O relator também enfatizou que a ampliação das possibilidades de uso do Funapol não cria nova despesa, apenas redireciona recursos já arrecadados via arrecadação com bets. Na prática, trata-se de ampliar a fatia legalmente destinada à PF dentro do ecossistema de financiamento da segurança pública, hoje regulado por leis como a Lei 13.756/18.

Valorização de profissionais de segurança

A MP prevê a possibilidade de pagamento de retribuição por atividades extraordinárias a servidores da Polícia Federal (PF), da Polícia Rodoviária Federal (PRF) e da Polícia Penal Federal. A iniciativa busca, de acordo com o governo, garantir financiamento estável para a segurança pública e promover a valorização e a proteção da saúde dos profissionais.

Em manifestação registrada no parecer, Aluisio Mendes afirmou que “A medida estende-se de maneira justa e coordenada a outras carreiras de segurança pública da União”. O deputado acrescentou que “Esses profissionais desempenham papéis cruciais na interdição de rotas logísticas criminosas em nossas rodovias e no controle do sistema penitenciário federal, que isola as principais lideranças de facções criminosas.”

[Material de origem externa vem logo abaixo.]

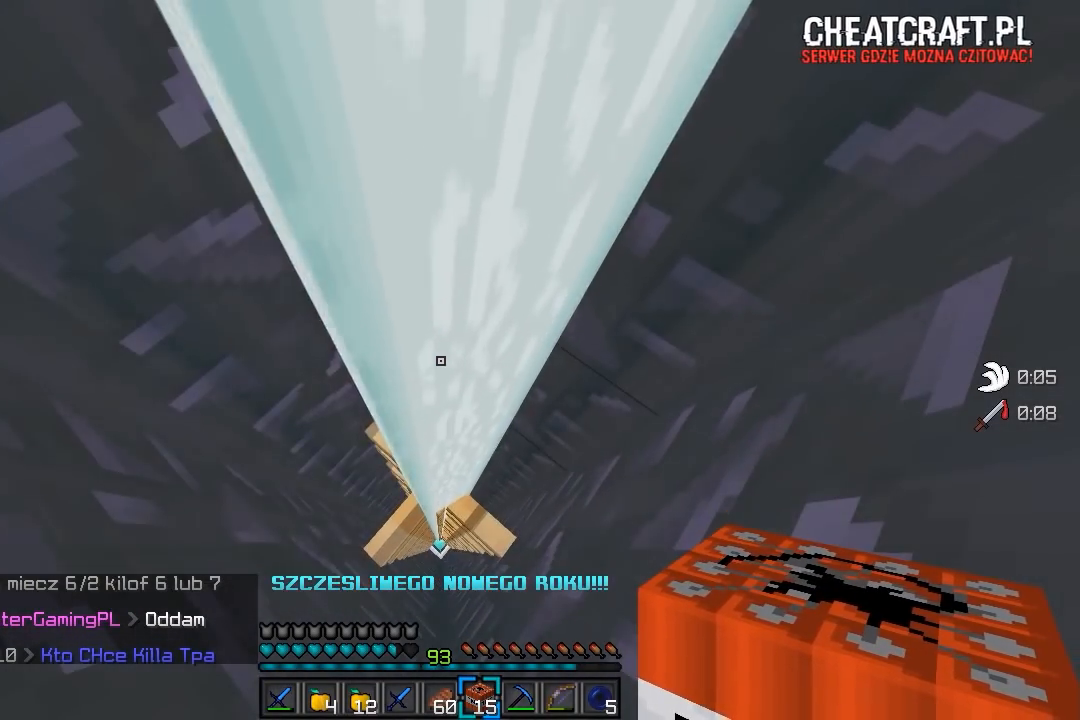
{"keys": [], "mouse": ["right"], "events": [[33, "mouse_right", "down"], [50, "s", "up"]]}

Ao integrar PF, PRF e Polícia Penal Federal na política de retribuição, o texto reconhece a natureza complementar dessas carreiras na proteção de fronteiras, no policiamento de rodovias federais e na gestão do sistema penitenciário de segurança máxima, áreas que demandam alta disponibilidade operacional e condições adequadas de trabalho.

O que muda nas leis e os próximos passos

Mesmo rejeitando todas as 110 emendas apresentadas por deputados e senadores, por razões de inconstitucionalidade, inadequação orçamentária ou falta de mérito, o relator promoveu um ajuste pontual no texto original. Ele suprimiu uma expressão que mencionava limites estabelecidos por ato do Poder Executivo federal para o custeio da saúde dos servidores da PF via Funapol, a fim de evitar sobreposição de competências e garantir que o Ministério da Justiça e Segurança Pública centralize essa gestão. Nas palavras do deputado, “O ajuste apresenta natureza quase redacional, porque se destina a garantir a harmonização interna do texto legal”.

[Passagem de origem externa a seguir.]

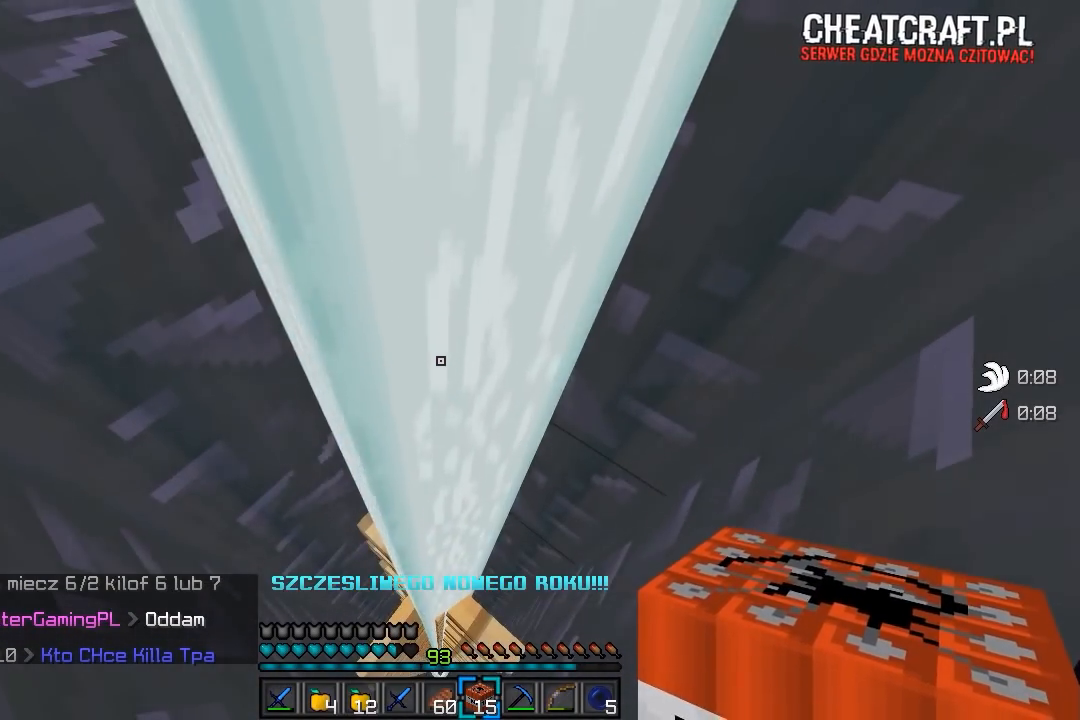
{"keys": [], "mouse": ["right"], "events": [[133, "mouse_right", "up"], [317, "mouse_right", "down"]]}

Além do reordenamento interno, a MP modifica a Lei Complementar 89/97 e a Lei 13.756/18 para reafirmar e ampliar a moldura legal dos repasses vinculados à arrecadação com bets. Ao direcionar uma fração definida das apostas de quota fixa ao Funapol, o texto reforça a perenidade de investimentos em equipamentos, tecnologia e operações da Polícia Federal, aspecto considerado estratégico para o enfrentamento a crimes de alcance nacional e transnacional.

Após a aprovação na comissão mista, o texto segue para análise dos plenários da Câmara e do Senado. A Medida Provisória 1348/26 já está em vigor, mas, para virar lei em caráter definitivo, depende da aprovação dos parlamentares nas duas Casas. Esse rito permitirá o debate de mérito no Plenário, incluindo o exame de impactos orçamentários, da governança do Funapol e da efetividade do novo arranjo de financiamento lastreado na arrecadação com bets.

Com o cronograma de repasses escalonado até 2028 e a possibilidade de aporte extraordinário de R$ 200 milhões em 2026, a proposta sinaliza um reforço imediato e gradual ao caixa do Funapol. A expectativa, segundo o parecer do relator, é que a combinação de previsibilidade orçamentária e valorização de carreiras ajude a sustentar operações complexas, ampliar a capacidade investigativa e garantir a continuidade de políticas de segurança pública ancoradas em fontes estáveis como a arrecadação com bets.